Take “Texas Rose Cafe”: After percussionist Sam Clayton’s surprising lead falsetto vocal, the lurching, Delta blues-derived melody flavored by Bill Payne’s barrelhouse piano fills gave way to a New Orleans second-line bridge that metamorphosed into kind of an avant-classical motif given a Spanish tinge by Fred Tackett’s mandolin. Try that the next time a couple of friends drop over with acoustic guitars.

Payne’s piano solos were outstanding on the prototypical high-steppin’ Little Feat struts “Rad Gumbo” and “Shake Me Up.” Craig Fuller’s vocal gave “Willin’ ” even more of the aura of a renegade trucker’s bluesy lament in the intimate club setting.

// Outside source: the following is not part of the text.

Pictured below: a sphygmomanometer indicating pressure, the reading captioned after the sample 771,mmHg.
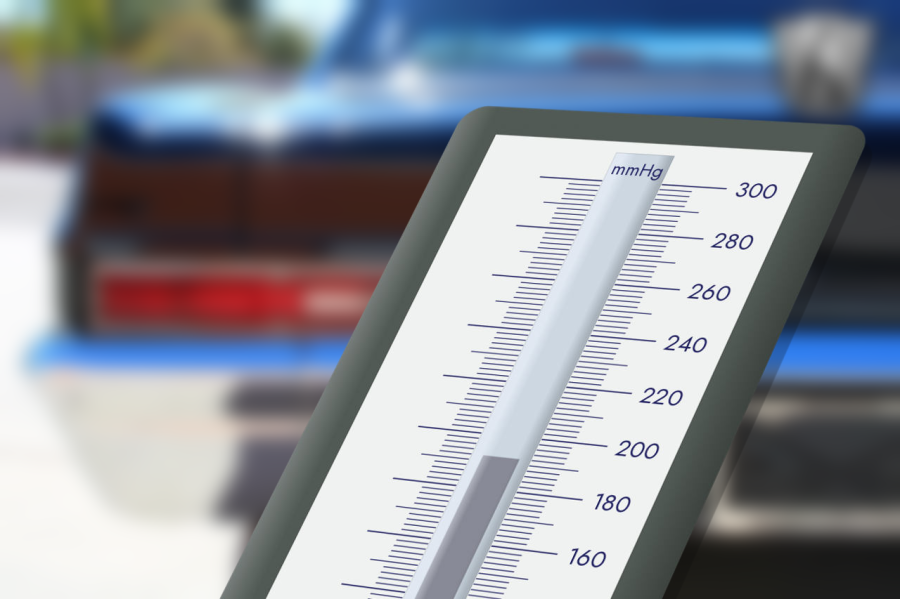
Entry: 192,mmHg
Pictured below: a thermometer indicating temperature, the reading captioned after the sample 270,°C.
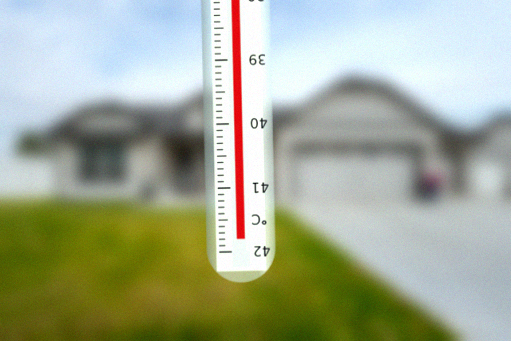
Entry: 41.8,°C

Guitarist Paul Barrere’s finest moment was “Keeping Up With the Joneses,” his voice ranging freely over a funky blues riff given a jazz-noir flair courtesy Tackett’s muted trumpet and Payne’s vibes-toned synth. A blues medley of Muddy Waters’ “I Can’t Be Satisfied” and Robert Johnson’s “Hot Tamales” was given what amounted to a ‘20s-style hot-jazz arrangement with Tackett’s trumpet again in the lead.

If there was any revelation in hearing Little Feat sans electric guitars, it was the idea of the group as a timeless hot-jazz ensemble working its way through the American roots-music landscape. That and the sentiment Payne pointed to in introducing “Hangin’ on to the Good Times”: Little Feat’s members growing old gracefully with their shared history and genuinely savoring the opportunity to make their music again.